You know how sometimes you can’t get a song out of your head? Our church has been focused on tithing and I can’t get something I wrote a while ago out of my head. Tithing to me includes money but my heart tells me it’s not solely limited to one’s finances. A lot of us have an unspoken perspective when it comes to tithing. We don’t always see it the way the pastor explains it. It sounds a little like a “here we go again thing” rather than a “here’s our chance to give back thing.” Now before you go there, please recognize that I am not about to pass the plate, in that my point of reference on this one is not the Old Testament’s edict of offering to the Almighty one tenth (a tithe) of everything God has blessed us with. We all know Mosaic Law required this as an act of gratitude, allegiance and obedience. I am compelled at this moment to refer to Paul’s letter to Timothy, “Command them to do good, to be rich in good deeds and to be generous and willing to share. In this way they will lay up treasure for themselves as a firm foundation for the coming age, so that they may take hold of the life that is truly life.” 1 Timothy 6: 18-19.
The more I think and pray on this, the more I am convinced that tithes and offerings include the kind of life we lead as believers. I clearly understand the money issue, but I also believe it’s about the behavior, the lifestyle, our attitude reflected in the living principle commanded or demanded of us by Christ. Paul’s charge to Timothy says it best. It points to the “tithe and offering” that has nothing to do with money. “…pursue righteousness, godliness, faith, love, endurance and gentleness. Fight the good fight of faith…” 1 Timothy 6: 11-12. Can you imagine what life would be like if you tithed your life’s work? I mean, how much time is in a day and I am not talking about when you’re asleep? What is that, 14-16 hours of eyes open, walking around, living breathing life? That would mean during the course of a day approximately an hour and a half would be spent in the practice of the aforementioned areas.

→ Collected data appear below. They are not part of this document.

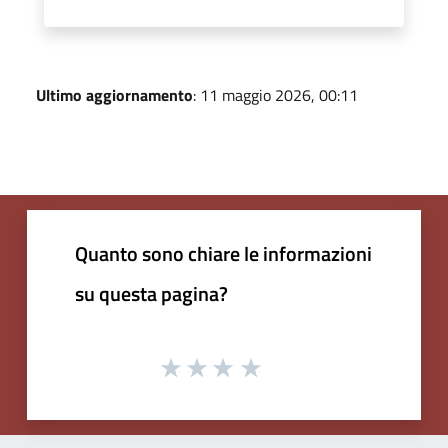
Ultimo aggiornamento
: 11 maggio 2026, 00:11
Quanto sono chiare le informazioni
su questa pagina?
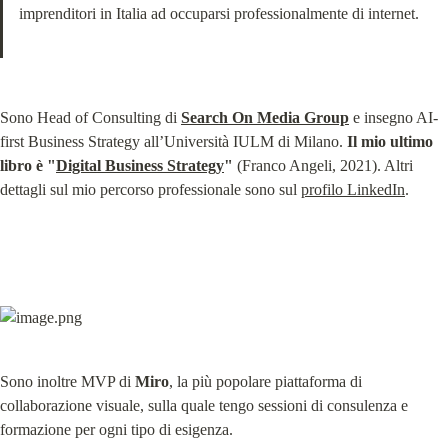
imprenditori in Italia ad occuparsi professionalmente di internet.
Sono Head of Consulting di 
Search On Media Group
 e insegno AI-
first Business Strategy all’Università IULM di Milano. 
Il mio ultimo 
libro è "
Digital Business Strategy
"
 (Franco Angeli, 2021). Altri 
dettagli sul mio percorso professionale sono sul 
profilo LinkedIn
.
Sono inoltre MVP di 
Miro
, la più popolare piattaforma di 
collaborazione visuale, sulla quale tengo sessioni di consulenza e 
formazione per ogni tipo di esigenza.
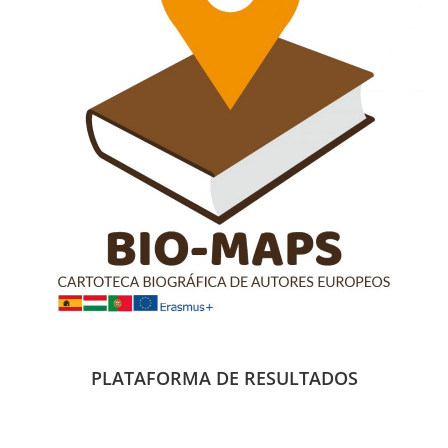
PLATAFORMA DE RESULTADOS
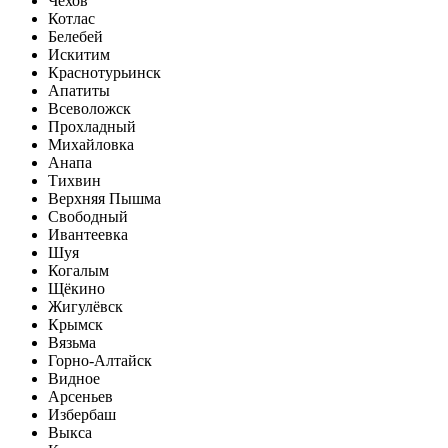
Чехов
Котлас
Белебей
Искитим
Краснотурьинск
Апатиты
Всеволожск
Прохладный
Михайловка
Анапа
Тихвин
Верхняя Пышма
Свободный
Ивантеевка
Шуя
Когалым
Щёкино
Жигулёвск
Крымск
Вязьма
Горно-Алтайск
Видное
Арсеньев
Избербаш
Выкса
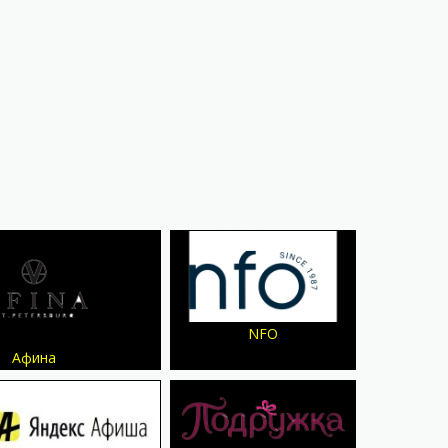
NFO
Афина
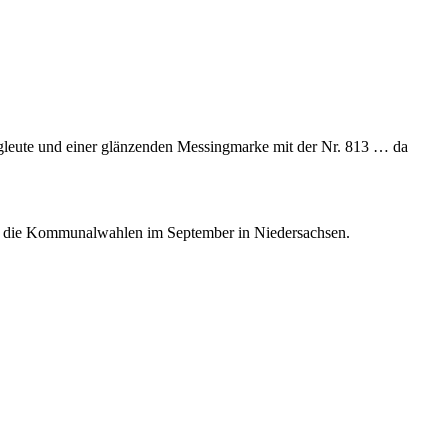
rgleute und einer glänzenden Messingmarke mit der Nr. 813 … da
auf die Kommunalwahlen im September in Niedersachsen.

Can you see yourself deliberately practicing godliness, love, righteousness and the others in whatever combination you so choose, for at least an hour and a half every day? Now that would be a real example of faith and belief in Christ demonstrated as He intended. I have at times struggled with this and believe that faith is clearly a verb. Christ is a verb. Tithes and offerings do not preclude the necessary requirements of rendering unto God what He expects, as it relates to living your life.
The apostles and the saints have helped me understand this. The ones that I am talking about are the ones who have passed among us and we remember as kind, loving, never-met-a-stranger, sharing kinda folk; mama, grandmamma and others we all knew and deeply loved. We miss their demonstrations of living life as God intended for it to be lived, in the service of others. Paul says you live your life so that when you die, no one will be able to talk ill of you. Yeah right! But, if during the course of a day, any day, you rendered to God a spirit of faith reflected in an hour and a half of Godly activity in the name of Christ, then maybe everyone could see, touch and feel what it actually means to be Christ like.
I’m just thinking out loud here given that an hour and a half is really not that much time. But if I thought more about this kind of tithe and offering, then maybe I could see more of more of my fellow man as being made in the image of the Almighty. Maybe, just maybe, I could possibly see myself that way too. How about you? May God bless and keep you always.